International kämpfen statt patriotisch verlieren!

Angesichts der internationalen Zuspitzung der Krise wird immer deutlicher, dass der bornierte nationale Handlungsrahmen der Gewerkschaften ein einziges Hindernis für die Verteidigung unserer Lebensinteressen ist. Dies hat nicht zuletzt das Beispiel Nokia in aller Schärfe gezeigt. Dank ihres Informationsmonopols und ihres Apparates war die Gewerkschaft in der Lage, die anfängliche Dynamik des Kampfes (wie z.B. Spontandemos und nicht zuletzt den Solidaritätsstreik der Opelkollegen) zu ersticken. Mit dem Gerede von der „Gefühlskälte“ der finnischen Konzernspitze, rassistischen Ressentiments gegen sog. „rumänische Billigjobber“ und patriotischen Handy-Wegwerfaktionen gelang es Gewerkschaft, Medien und Politikern den Konflikt nationalistisch einzugemeinden. Am Ende dieses Spektakels standen schäbige Abfindungen und die Werksschließung. Wer sich auf die nationalistische Standortlogik einlässt, verfängt sich in einem auswegslosen Unterbietungswettbewerb, einer einzigen Abwärtsspirale ins Elend. Nur mit einer internationalen Strategie wird es möglich sein, den fortgesetzten Angriffen auf Löhne, Arbeitsbedingungen und soziale Rechte etwas entgegenzusetzen!

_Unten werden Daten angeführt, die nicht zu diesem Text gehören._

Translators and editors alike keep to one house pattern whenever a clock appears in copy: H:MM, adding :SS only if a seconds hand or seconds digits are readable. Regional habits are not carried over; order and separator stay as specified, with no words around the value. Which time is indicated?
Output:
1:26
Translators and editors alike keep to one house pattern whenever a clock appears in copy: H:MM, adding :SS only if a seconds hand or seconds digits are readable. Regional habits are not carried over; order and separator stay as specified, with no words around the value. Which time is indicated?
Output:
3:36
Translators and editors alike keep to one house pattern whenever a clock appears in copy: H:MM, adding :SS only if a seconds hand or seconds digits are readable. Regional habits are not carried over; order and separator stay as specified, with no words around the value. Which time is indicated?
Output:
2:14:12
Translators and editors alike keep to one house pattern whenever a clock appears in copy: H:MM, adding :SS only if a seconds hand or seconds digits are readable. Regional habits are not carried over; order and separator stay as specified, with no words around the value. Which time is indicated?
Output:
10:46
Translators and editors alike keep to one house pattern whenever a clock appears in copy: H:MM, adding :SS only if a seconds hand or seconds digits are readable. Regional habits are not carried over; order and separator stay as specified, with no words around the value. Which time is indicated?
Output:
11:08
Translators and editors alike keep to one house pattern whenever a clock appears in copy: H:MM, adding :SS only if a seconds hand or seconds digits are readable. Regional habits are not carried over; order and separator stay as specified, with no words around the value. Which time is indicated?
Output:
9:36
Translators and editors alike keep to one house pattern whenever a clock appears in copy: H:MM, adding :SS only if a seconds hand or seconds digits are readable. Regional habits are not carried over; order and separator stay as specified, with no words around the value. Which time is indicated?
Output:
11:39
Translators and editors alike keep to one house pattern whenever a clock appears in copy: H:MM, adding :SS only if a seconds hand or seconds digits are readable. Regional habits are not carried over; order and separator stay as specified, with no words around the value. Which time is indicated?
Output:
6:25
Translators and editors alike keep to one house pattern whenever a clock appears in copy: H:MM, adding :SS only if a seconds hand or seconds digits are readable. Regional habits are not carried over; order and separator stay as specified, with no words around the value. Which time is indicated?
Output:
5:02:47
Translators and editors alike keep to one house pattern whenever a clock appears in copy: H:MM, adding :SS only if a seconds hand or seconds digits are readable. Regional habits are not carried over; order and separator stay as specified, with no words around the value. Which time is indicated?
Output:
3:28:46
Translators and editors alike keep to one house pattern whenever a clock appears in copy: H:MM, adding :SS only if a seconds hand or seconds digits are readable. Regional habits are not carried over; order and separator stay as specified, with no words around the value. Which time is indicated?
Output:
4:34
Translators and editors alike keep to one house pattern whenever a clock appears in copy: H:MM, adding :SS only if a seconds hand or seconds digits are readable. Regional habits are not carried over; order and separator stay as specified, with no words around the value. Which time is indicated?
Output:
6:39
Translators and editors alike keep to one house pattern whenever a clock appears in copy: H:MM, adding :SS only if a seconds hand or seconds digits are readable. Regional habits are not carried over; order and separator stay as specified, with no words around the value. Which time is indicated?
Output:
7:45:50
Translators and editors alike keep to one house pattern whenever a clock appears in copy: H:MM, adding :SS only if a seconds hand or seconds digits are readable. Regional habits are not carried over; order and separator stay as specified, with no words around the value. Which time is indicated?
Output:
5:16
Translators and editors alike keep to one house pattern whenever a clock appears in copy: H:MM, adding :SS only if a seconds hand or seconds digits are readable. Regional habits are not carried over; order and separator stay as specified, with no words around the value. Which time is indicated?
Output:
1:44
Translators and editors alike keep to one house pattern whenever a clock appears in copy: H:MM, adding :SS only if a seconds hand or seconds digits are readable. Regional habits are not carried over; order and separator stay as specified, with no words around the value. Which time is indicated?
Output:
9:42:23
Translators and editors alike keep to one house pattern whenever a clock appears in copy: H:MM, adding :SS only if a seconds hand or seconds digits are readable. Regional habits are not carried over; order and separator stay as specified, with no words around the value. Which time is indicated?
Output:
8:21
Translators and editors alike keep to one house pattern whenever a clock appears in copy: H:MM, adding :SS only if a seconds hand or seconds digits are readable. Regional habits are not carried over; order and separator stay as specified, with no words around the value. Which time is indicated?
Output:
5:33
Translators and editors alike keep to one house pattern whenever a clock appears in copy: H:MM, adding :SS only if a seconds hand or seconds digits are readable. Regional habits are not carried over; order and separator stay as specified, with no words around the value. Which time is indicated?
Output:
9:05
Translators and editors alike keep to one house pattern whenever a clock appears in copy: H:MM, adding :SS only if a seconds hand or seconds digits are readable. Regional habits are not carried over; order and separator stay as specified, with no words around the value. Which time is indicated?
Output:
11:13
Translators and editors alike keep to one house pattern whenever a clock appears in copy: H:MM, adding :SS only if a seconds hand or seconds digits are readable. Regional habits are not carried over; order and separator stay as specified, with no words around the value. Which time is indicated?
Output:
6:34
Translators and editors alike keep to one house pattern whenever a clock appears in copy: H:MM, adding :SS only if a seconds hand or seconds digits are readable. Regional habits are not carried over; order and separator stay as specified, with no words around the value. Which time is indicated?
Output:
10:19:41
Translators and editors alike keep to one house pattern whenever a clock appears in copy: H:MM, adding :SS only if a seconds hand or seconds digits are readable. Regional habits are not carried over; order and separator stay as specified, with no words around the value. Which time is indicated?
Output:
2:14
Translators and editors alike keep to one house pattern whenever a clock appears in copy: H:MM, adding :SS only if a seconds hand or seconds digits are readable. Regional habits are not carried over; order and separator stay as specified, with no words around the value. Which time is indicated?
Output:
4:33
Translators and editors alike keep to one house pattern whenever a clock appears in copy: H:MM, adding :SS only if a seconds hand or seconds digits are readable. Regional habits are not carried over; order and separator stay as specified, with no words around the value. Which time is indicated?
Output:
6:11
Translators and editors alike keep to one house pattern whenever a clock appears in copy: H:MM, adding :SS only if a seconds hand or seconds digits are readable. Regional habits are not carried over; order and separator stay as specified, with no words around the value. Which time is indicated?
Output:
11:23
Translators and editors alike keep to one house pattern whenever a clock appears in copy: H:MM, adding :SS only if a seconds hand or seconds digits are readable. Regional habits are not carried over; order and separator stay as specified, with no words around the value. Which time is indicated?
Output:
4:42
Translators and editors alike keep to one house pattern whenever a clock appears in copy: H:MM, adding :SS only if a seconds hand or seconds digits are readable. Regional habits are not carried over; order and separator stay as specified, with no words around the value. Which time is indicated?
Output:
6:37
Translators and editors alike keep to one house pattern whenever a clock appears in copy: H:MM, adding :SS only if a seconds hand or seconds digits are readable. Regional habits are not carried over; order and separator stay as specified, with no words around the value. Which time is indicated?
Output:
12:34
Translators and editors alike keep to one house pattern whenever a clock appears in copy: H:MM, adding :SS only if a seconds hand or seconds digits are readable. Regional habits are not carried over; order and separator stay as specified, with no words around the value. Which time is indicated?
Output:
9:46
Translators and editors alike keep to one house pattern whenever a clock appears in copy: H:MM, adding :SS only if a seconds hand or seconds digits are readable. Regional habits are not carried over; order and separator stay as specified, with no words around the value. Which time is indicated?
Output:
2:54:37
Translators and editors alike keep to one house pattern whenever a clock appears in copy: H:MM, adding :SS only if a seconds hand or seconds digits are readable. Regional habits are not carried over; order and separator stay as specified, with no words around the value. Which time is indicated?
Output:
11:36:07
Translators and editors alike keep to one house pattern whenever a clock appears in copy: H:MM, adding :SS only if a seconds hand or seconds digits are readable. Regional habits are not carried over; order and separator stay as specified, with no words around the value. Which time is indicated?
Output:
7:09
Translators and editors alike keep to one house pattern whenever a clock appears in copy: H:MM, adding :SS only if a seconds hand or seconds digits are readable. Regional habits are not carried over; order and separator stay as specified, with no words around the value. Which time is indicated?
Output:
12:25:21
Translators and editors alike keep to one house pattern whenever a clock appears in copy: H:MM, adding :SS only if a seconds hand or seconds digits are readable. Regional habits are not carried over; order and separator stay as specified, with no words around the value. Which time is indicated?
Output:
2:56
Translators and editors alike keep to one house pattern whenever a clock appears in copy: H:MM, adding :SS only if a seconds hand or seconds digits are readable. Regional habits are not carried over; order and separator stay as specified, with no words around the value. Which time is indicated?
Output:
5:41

Umso wichtiger ist es die hiesigen Auseinandersetzungen in einem internationalen Kontext zu sehen, und den Blick frei zu bekommen für die Perspektive des grenzüberschreitenden Klassenkampfes. Das von Gewerkschaftsfürsten und Politikern geschürte rassistische Vorurteil vom angeblich willfährigen rumänischen Niedriglohnarbeiter wurde durch den Streik der Daica-Kollegen eindrucksvoll widerlegt. Ein Kampf, der mittlerweile auch andere Sektoren der rumänischen Arbeiterklasse ermutigt hat, sich zu wehren. Ebenso gab und gibt es in Polen und Bulgarien Streiks gegen Lohnkürzungen. Ohne auf etwaige Ansagen der Gewerkschaften zu warten, traten die Kollegen im Fiatwerk von Pomigliano (Süditalien) in einen spontanen Solidaritätsstreik mit gemaßregelten Kollegen. In Ägypten entwickelten sich die Auseinadersetzungen in der Textilindustrie zu regelrechten Massenstreiks, - eine Bewegung die in Kombination mit den Protesten gegen das Steigen der Nahrungsmittelpreise besondere Dynamik annehmen kann...

Für den Kommunismus!

Das Auftreten dieser und anderer Kämpfe ist zweifellos ermutigend. Auf sich alleine gestellt können sie jedoch bestenfalls Episoden des Widerstandes bleiben, wenn es nicht gelingt den Einfluss bürgerlicher Ideologien zurückzudrängen und eine weitergehende Perspektive aufzustoßen. Die Aufgabe von Revolutionären besteht darin, das Gesamtinteresse der Arbeiterklasse im Auge zu haben, ihre Kämpfe zu unterstützen, Beschränkungen zu kritisieren und zu versuchen das Vertrauen und Bewusstsein der Lohnabhängigen in ihre eigene Kraft zu stärken. Revolutionäre Politik entwickelt sich dann, wenn Revolutionäre in der Lage sind, von den Kämpfen der Klasse zu lernen, Kampferfahrungen zu verallgemeinern und Bewusstsein und Perspektiven in die Bewegung zu tragen. Dies erfordert einen organisatorischen Rahmen. Nach unserem Verständnis kann dies nur eine politische Struktur, eine internationale und internationalistische revolutionäre Organisation sein. International, weil der Kapitalismus nur im Weltmaßstab bekämpft und überwunden werden kann; Internationalistisch, weil die Absage an jede nationalistische Ideologie die Grundvoraussetzung zur Herstellung der Klasseneinheit ist; Revolutionär, weil nur im radikalen Bruch mit dem Kapitalismus die Perspektive liegt, nicht nur menschenwürdig, sondern als Menschen zu leben. Der Aufbau einer solchen Organisation, die internationale Umgruppierung und Vereinheitlichung der Revolutionäre in einer neuen kommunistischen Weltpartei wird ein langer schwieriger Prozess. Aber er ist notwendig, um an die Stelle der bürgerlichen Gesellschaft mit ihren Kriegen, Krisen, Klassen und Klassengegensätzen eine Assoziation zu setzen, in der die freie Entwicklung eines jeden die Bedingung für die freie Entwicklung aller ist.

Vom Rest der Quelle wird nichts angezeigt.